Turn the text from all of the entries below into a JSON list of strings, with one string for each line and no blank lines. Leave the pictures out of your answer.

◆ DATA EXTRACT
::::::::

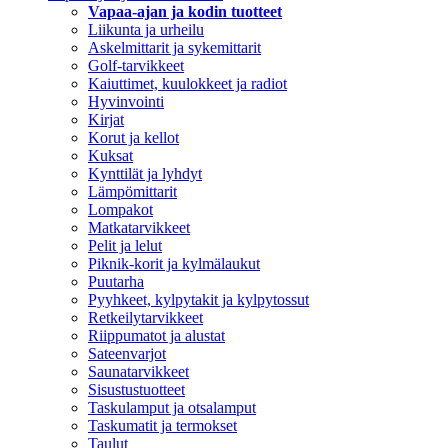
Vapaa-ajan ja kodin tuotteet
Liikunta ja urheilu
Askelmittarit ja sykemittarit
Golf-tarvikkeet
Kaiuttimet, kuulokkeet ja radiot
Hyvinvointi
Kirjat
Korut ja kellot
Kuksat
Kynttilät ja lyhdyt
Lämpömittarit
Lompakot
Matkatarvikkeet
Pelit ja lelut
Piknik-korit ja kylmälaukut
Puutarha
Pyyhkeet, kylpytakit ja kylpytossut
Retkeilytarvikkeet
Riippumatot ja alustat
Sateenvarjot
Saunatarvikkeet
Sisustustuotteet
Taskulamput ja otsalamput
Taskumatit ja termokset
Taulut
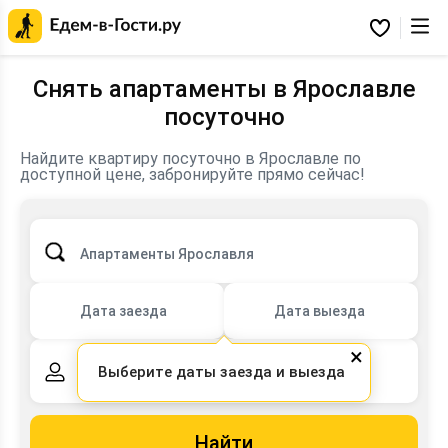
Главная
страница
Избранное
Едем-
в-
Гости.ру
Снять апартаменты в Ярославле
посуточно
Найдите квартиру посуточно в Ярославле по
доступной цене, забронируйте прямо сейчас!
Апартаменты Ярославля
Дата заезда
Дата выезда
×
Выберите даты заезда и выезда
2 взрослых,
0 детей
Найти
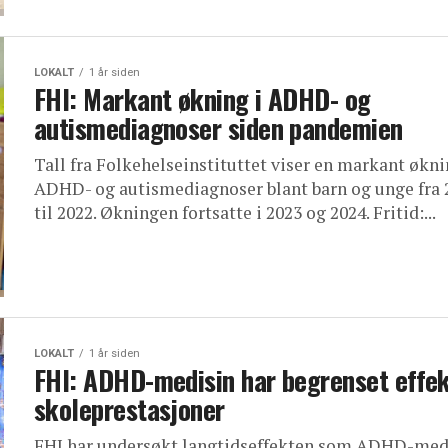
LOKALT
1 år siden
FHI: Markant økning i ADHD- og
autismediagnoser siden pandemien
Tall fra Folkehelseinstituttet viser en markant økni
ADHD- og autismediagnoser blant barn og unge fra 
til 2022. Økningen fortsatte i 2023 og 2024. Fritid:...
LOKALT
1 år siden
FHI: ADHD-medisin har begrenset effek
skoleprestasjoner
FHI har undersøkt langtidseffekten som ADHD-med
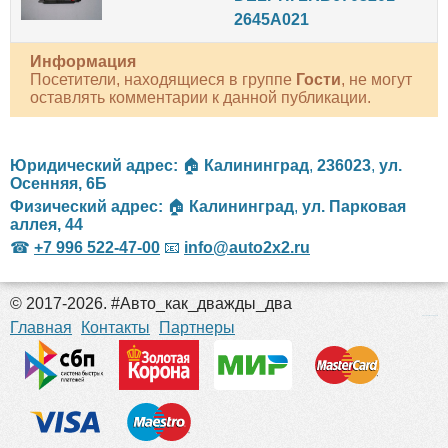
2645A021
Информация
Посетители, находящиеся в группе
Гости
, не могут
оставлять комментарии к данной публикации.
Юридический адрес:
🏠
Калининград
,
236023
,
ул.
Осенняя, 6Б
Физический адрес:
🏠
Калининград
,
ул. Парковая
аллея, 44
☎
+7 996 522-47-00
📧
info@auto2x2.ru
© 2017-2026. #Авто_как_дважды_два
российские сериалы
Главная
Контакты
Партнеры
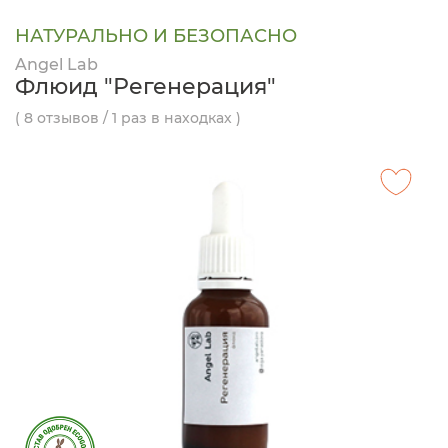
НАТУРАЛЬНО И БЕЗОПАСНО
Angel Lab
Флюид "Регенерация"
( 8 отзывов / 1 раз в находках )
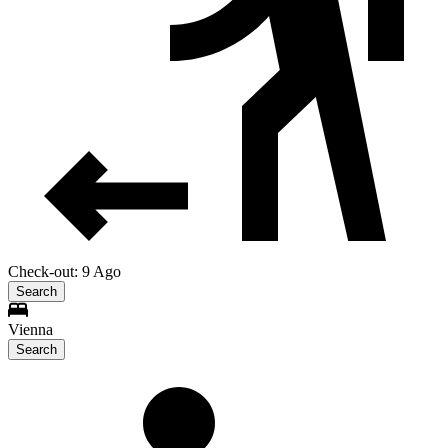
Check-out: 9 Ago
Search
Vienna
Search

::::::::

◆ YOUR SOLUTION
[
  "Vapaa-ajan ja kodin tuotteet",
  "Liikunta ja urheilu",
  "Askelmittarit ja sykemittarit",
  "Golf-tarvikkeet",
  "Kaiuttimet, kuulokkeet ja radiot",
  "Hyvinvointi",
  "Kirjat",
  "Korut ja kellot",
  "Kuksat",
  "Kynttilät ja lyhdyt",
  "Lämpömittarit",
  "Lompakot",
  "Matkatarvikkeet",
  "Pelit ja lelut",
  "Piknik-korit ja kylmälaukut",
  "Puutarha",
  "Pyyhkeet, kylpytakit ja kylpytossut",
  "Retkeilytarvikkeet",
  "Riippumatot ja alustat",
  "Sateenvarjot",
  "Saunatarvikkeet",
  "Sisustustuotteet",
  "Taskulamput ja otsalamput",
  "Taskumatit ja termokset",
  "Taulut",
  "Главная",
  "страница",
  "Избранное",
  "Едем-",
  "в-",
  "Гости.ру",
  "Снять апартаменты в Ярославле",
  "посуточно",
  "Найдите квартиру посуточно в Ярославле по",
  "доступной цене, забронируйте прямо сейчас!",
  "Апартаменты Ярославля",
  "Дата заезда",
  "Дата выезда",
  "×",
  "Выберите даты заезда и выезда",
  "2 взрослых,",
  "0 детей",
  "Найти",
  "LOKALT",
  "1 år siden",
  "FHI: Markant økning i ADHD- og",
  "autismediagnoser siden pandemien",
  "Tall fra Folkehelseinstituttet viser en markant økni",
  "ADHD- og autismediagnoser blant barn og unge fra ",
  "til 2022. Økningen fortsatte i 2023 og 2024. Fritid:...",
  "LOKALT",
  "1 år siden",
  "FHI: ADHD-medisin har begrenset effek",
  "skoleprestasjoner",
  "FHI har undersøkt langtidseffekten som ADHD-med",
  "2645A021",
  "Информация",
  "Посетители, находящиеся в группе",
  "Гости",
  ", не могут",
  "оставлять комментарии к данной публикации.",
  "Юридический адрес:",
  "🏠",
  "Калининград",
  ",",
  "236023",
  ",",
  "ул.",
  "Осенняя, 6Б",
  "Физический адрес:",
  "🏠",
  "Калининград",
  ",",
  "ул. Парковая",
  "аллея, 44",
  "☎",
  "+7 996 522-47-00",
  "📧",
  "info@auto2x2.ru",
  "© 2017-2026. #Авто_как_дважды_два",
  "российские сериалы",
  "Главная",
  "Контакты",
  "Партнеры",
  "НАТУРАЛЬНО И БЕЗОПАСНО",
  "Angel Lab",
  "Флюид \"Регенерация\"",
  "( 8 отзывов / 1 раз в находках )",
  "Check-out: 9 Ago",
  "Search",
  "Vienna",
  "Search"
]